Por cierto, la lucha entre religión, ciencia y locura anima todo el texto, llegando a enfrentar el mundo de los hombres y el reino animal también desde un punto de vista moral. Los preceptos cristianos, abrazados con ostentación tanto por el padre como por el resto de los personajes, se reducen en las palabras del narrador a una mera cuestión de superstición y apariencias, centradas en un Dios cruel y caprichoso. A ese credo, Lucas y Josefina oponen la adoración de los insectos, claro ejemplo de pureza, castidad, armonía y justicia. Y efectivamente, lo que la novela nos permite observar es la oposición entre el lado humano de los animales y el lado bestial de los hombres: son estos últimos los que no dejan de acarrear sufrimiento a sus semejantes y mancharse de los peores crímenes. A la luz de esta consideración se explica, finalmente, el deseo de Lucas de zafarse de su piel para metamorfosearse, convertirse en otra forma de vida, fruto de la tierra: “Quiero licuar mis vísceras, olvidar mi lenguaje, enredar las palabras y salir de este cuerpo”.
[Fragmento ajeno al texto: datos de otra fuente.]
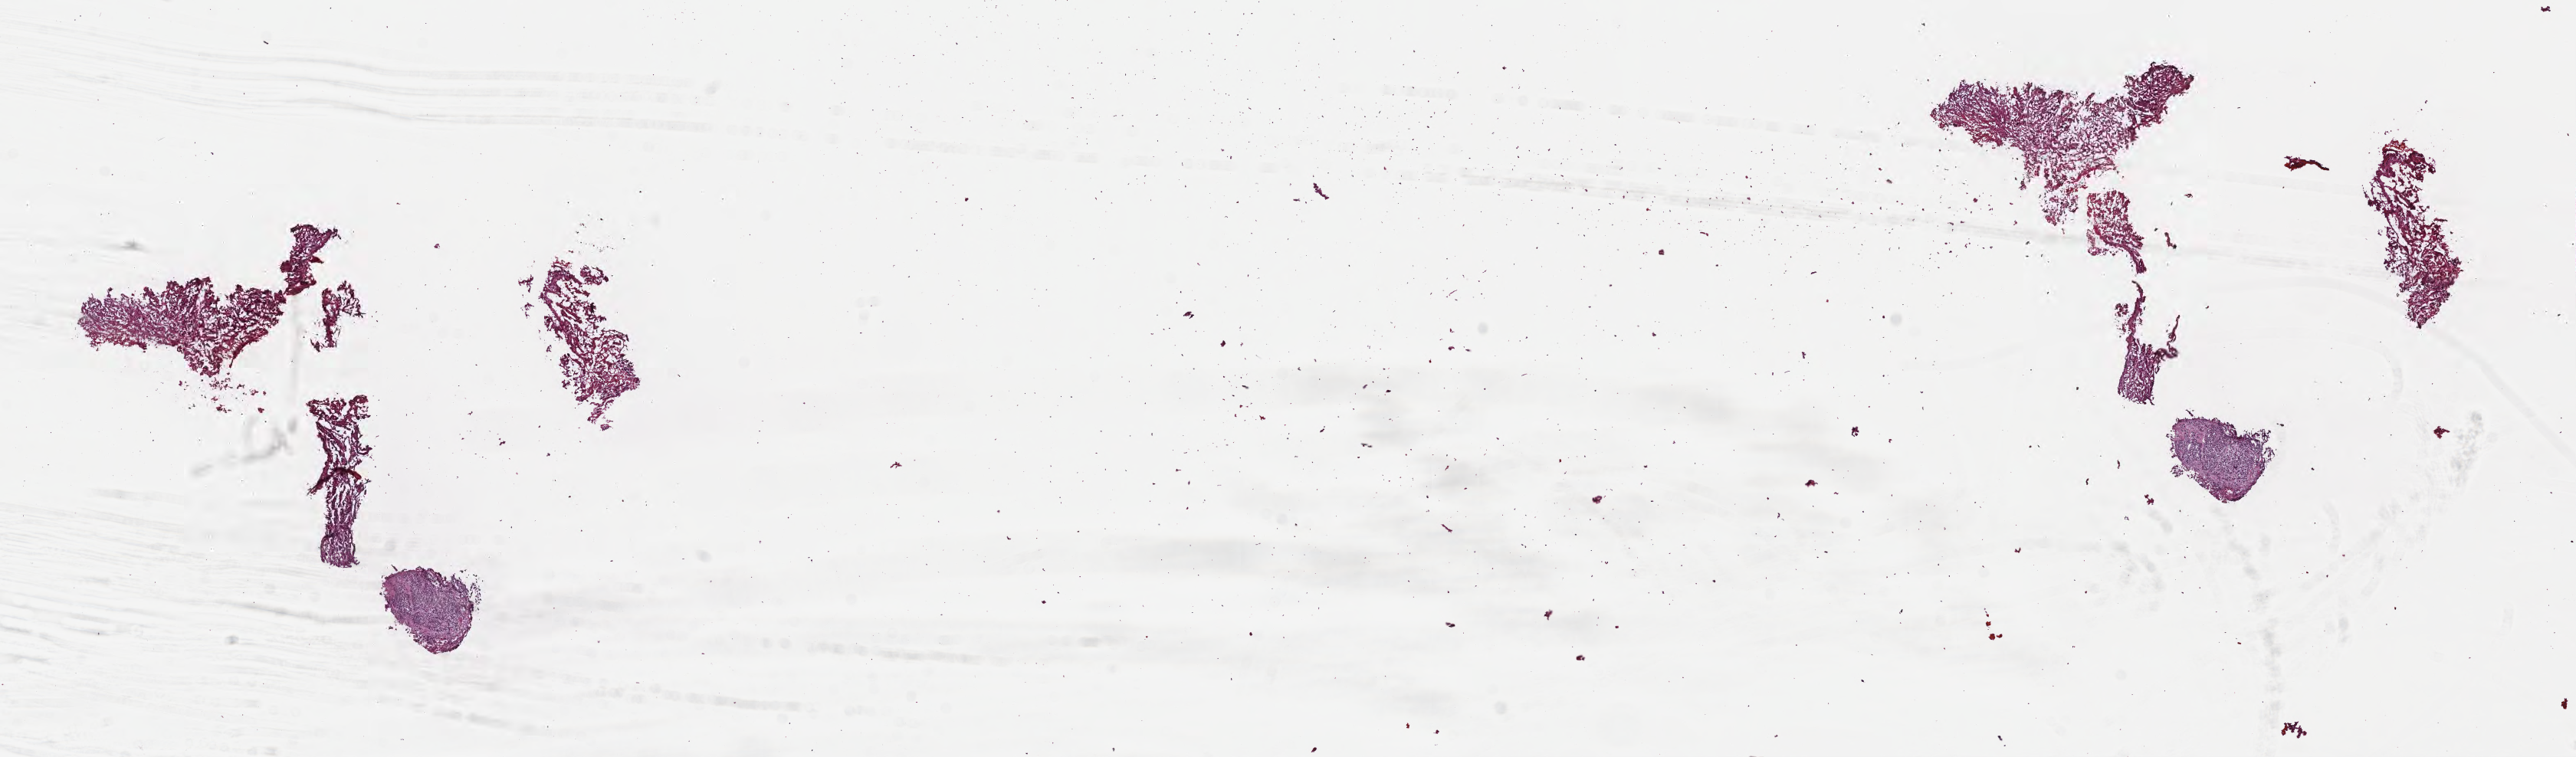
Whole-slide image, haematoxylin and eosin stain — low-resolution overview of the scanned area, about 27.2 x 8.0 mm; frozen section (tissue freezing medium); metastatic tumor tissue, resected from brain. Male patient; age at initial diagnosis 65 years. Pathologist review of this section (percent, as recorded): tumor cells 40%, tumor nuclei 50%, stromal cells 20%, necrosis 0%, normal cells 40%. Inflammatory infiltration, as recorded: lymphocyte infiltration 0%, monocyte infiltration 0%, neutrophil infiltration 0%.
• patient diagnosis (primary): Small cell carcinoma, NOS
Dicho esto, es indudable que el éxito de la obra se debe en buena parte a la singularidad de su argumento, pero lo que hace de Nuestra piel muerta un trabajo excepcional es también el estilo. Este se caracteriza por un lenguaje poético y evocativo, rico de metáforas e imágenes sugestivas; hasta se podría definir onírica la atmósfera que envuelve el regreso de Lucas a su casa familiar, una escena que a los amantes de Juan Rulfo podría recordarles el viaje de Juan Preciado hacia Comala. A pesar de este lirismo, la lengua empleada por la escritora es falta de presunciones y a lo largo del texto recurre un vocabulario esencial, básico. Las mismas palabras vuelven una y otra vez, lo cual evidentemente no es síntoma de descuido sino más bien lo contrario: en lugar de hacer el ritmo pesado, cada repetición lo hace más fluido, confiriéndole la cadencia de una melodía, o quizás de una letanía. Y no piensen que el empleo de un tono poético implique de por sí ausencia de referencias prosaicas: uno de los mayores méritos de la autora es precisamente la capacidad de retratar con pinceladas exactas y vivas el cuerpo humano en sus aspectos menos agradables, hasta repugnantes.
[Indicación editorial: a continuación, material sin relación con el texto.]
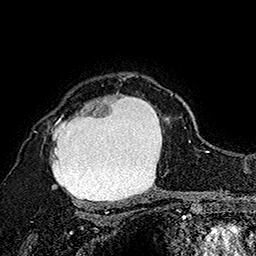
Breast MRI (dynamic contrast-enhanced), one axial slice; position 127 of 160 along the scan axis; cropped to one breast; dynamic contrast-enhanced series, time point 2 of 7 at this slice position (early post-contrast); 1.5 T; TE 2.8 ms, TR 5.4 ms; 256 × 256 image matrix, field of view 180 × 180 mm. Female patient.
Structures marked on this image (semi-automatically segmented with operator editing):
- enhancing-tissue mask used for the functional tumour volume (all voxels passing the contrast-enhancement thresholds inside the analysis volume; usually the tumour): bounding box <34,75,173,205> (left, top, right, bottom; pixels)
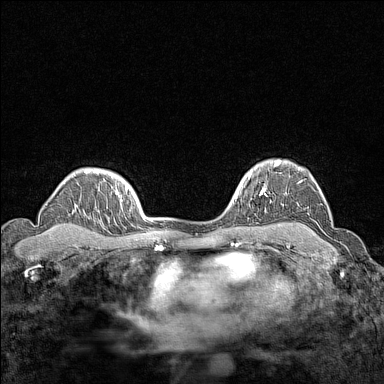
Breast MRI (dynamic contrast-enhanced), one axial slice. Position 113 of 160 along the scan axis. Dynamic contrast-enhanced series, time point 2 of 7 at this slice position (early post-contrast). 1.5 T. TE 1.8 ms, TR 5 ms. 1 mm slice thickness. 384 × 384 image matrix, field of view 280 × 280 mm. Female patient.
Structures marked on this image (semi-automatic segmentation, software-assisted and operator-edited):
- enhancing-tissue mask used for the functional tumour volume (all voxels passing the contrast-enhancement thresholds inside the analysis volume; usually the tumour): box from (x=266, y=160) to (x=302, y=196) px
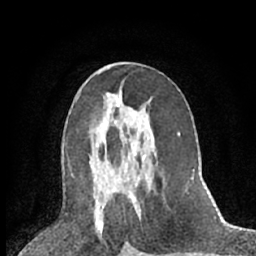
Breast MRI (dynamic contrast-enhanced), one axial slice; position 34 of 66 along the scan axis; cropped to one breast; dynamic contrast-enhanced series, time point 2 of 7 at this slice position (early post-contrast); 1.5 T; TE 3 ms, TR 6.3 ms; 2.4 mm slice thickness; 256 × 256 image matrix, field of view 150 × 150 mm. Female patient.
Structures marked on this image (semi-automatic segmentation, software-assisted and operator-edited):
- enhancing-tissue mask used for the functional tumour volume (all voxels passing the contrast-enhancement thresholds inside the analysis volume; usually the tumour): box from (x=96, y=144) to (x=99, y=148) px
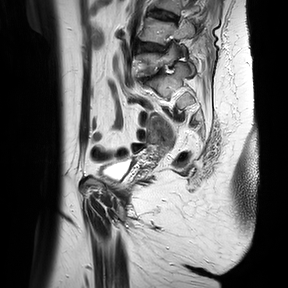
Pelvic MRI for cervical cancer, one sagittal slice. Slice 25 of 37 in the series (ordered by position). T2-weighted. 1.5 T. TE 100 ms, TR 4174.1 ms. 4 mm slice thickness. 288 × 288 image matrix, field of view 300 × 300 mm. Female patient, age 65 years.
Outlined on this slice (outlined manually by an expert reader):
- cervical tumour: bounding box (x1, y1, x2, y2) in pixels: (148, 114, 174, 148)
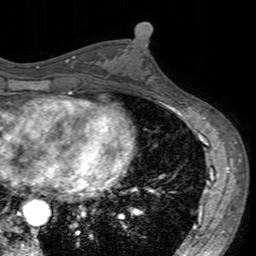
Breast MRI (dynamic contrast-enhanced), one axial slice. Slice 75 of 160 in the series (ordered by position). Cropped to one breast. Dynamic contrast-enhanced series, time point 2 of 7 at this slice position (early post-contrast). 3 T. TE 2.4 ms, TR 4.6 ms. 256 × 256 image matrix, field of view 160 × 160 mm. Female patient.
Outlined on this slice (semi-automatic segmentation, software-assisted and operator-edited):
- enhancing-tissue mask used for the functional tumour volume (all voxels passing the contrast-enhancement thresholds inside the analysis volume; usually the tumour): bounding box [x1, y1, x2, y2] px = [101, 44, 159, 96]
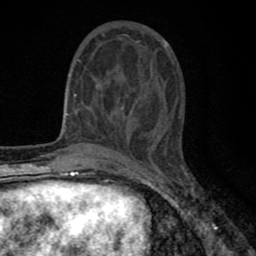
Breast MRI (dynamic contrast-enhanced), one axial slice. Cropped to one breast. Dynamic contrast-enhanced series, time point 2 of 8 at this slice position (early post-contrast). 1.5 T. TE 2.7 ms, TR 6.6 ms. 256 × 256 image matrix. Female patient.
Annotated regions visible in this slice (semi-automatic segmentation, software-assisted and operator-edited):
- enhancing-tissue mask used for the functional tumour volume (all voxels passing the contrast-enhancement thresholds inside the analysis volume; usually the tumour): box from (x=77, y=35) to (x=162, y=139) px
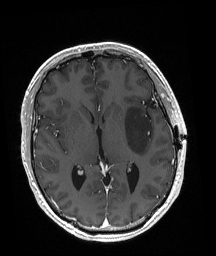
Brain MRI from a brain-tumour surgery series, one axial slice. Position 100 of 192 along the scan axis. T1-weighted post-contrast. 1 mm slice thickness. 216 × 256 image matrix, field of view 211 × 250 mm. From the clinical record (not read from this slice): histopathology: Astrocytoma; WHO grade: 3; IDH mutation: yes.
Structures marked on this image (manually delineated by an expert):
- tumour: box from (x=124, y=107) to (x=152, y=155) px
Nuestra piel muerta es, al fin y al cabo, una obra capaz de elevar al lector hacia la poesía y, otras veces, arrastrarlo hacia abajo. Pero sobre todo es un viaje a las vísceras de la tierra y, al mismo tiempo, a las del ser humano. ¿Quién diría que una novela tan rebosante de animales, insectos, flores y arbustos puede enseñarnos tanto sobre nosotros?